Prime Minister Yitzhak Rabin had hardly recovered from a crisis Aloni triggered with his Shas coalition partners when the National Religious Party said he should tell her “to stop shaming Israel by desecrating the Sabbath.”

NRP Knesset members, meeting with the prime minister on Thursday, produced a schedule of Aloni’s meetings in Europe to back up their criticism and urged him to call his education minister to order.

Although NRP is in the opposition, its criticism of the outspoken education minister could make it more difficult for the fervently Orthodox Shas party to remain in the government.

Shas is still upset over a series of controversial remarks Aloni made last month. The party had threatened to quit the coalition after Aloni said Israel’s non-Orthodox schoolchildren were being “force-fed” the biblical account of creation. She also called for the removal of references to God in a memorial prayer for the dead.

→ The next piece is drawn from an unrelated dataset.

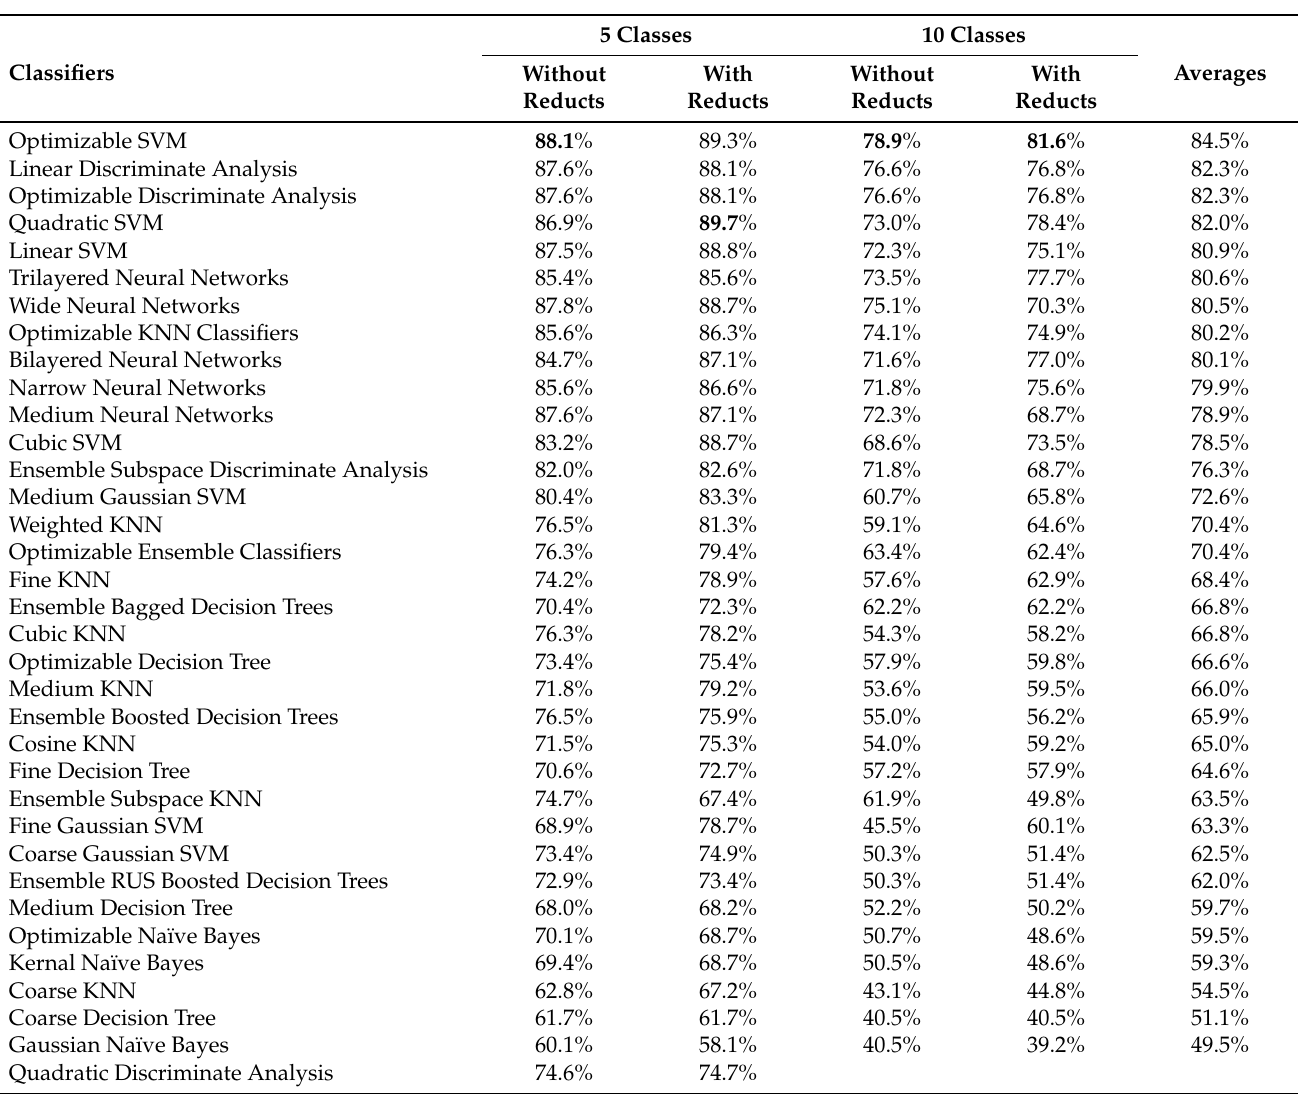
Table 6. Class prediction rates of the KAU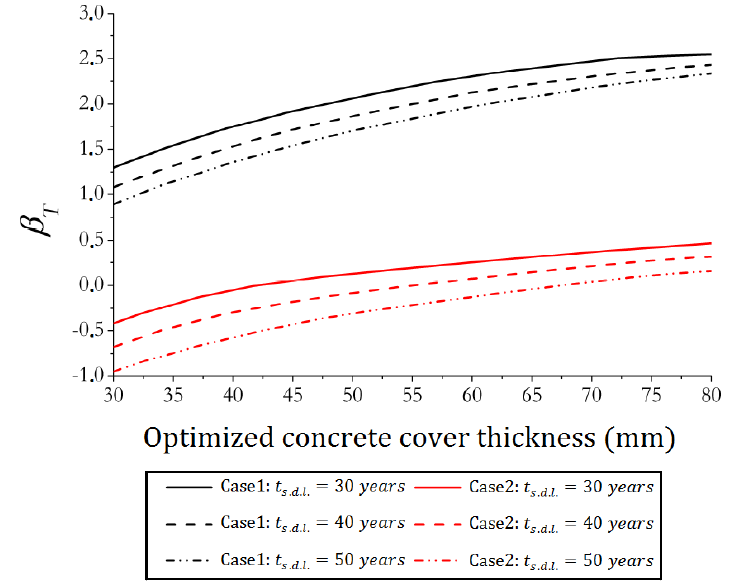
Figure 5. Optimised concrete cover thickness.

Rabin, still smarting from that crisis, lost no time in phoning his education minister about the NRP complaint.

But Aloni, who heads the left-wing Meretz bloc, claims she has been specially targeted by the NRP since taking over the Education Ministry in July. For the better part of the last decade and a half, the ministry was under NRP control.

And Meretz politicians, who agreed their leader may have unnecessarily offended the Orthodox community last month, were furious with the NRP complaint.

The party’s parliamentary whip, Yossi Sarid, said the NRP should desist from spying on Aloni’s work schedule and on the contents of her dinner plate.

Aloni helped calm down the previous crisis after apologizing to the spiritual leader of Shas, Rabbi Ovadia Yosef, for the furor she had caused.

Meretz is anxious to keep intact a government that is committed to reaching a peace settlement with the Palestinians and neighboring Arab states. A withdrawal by Shas would keep the government in power, but only with the tacit consent of the Arab parties’ five Knesset members.

Members of the NRP parliamentary faction were meeting with the prime minister to get a briefing on the progress of the peace talks.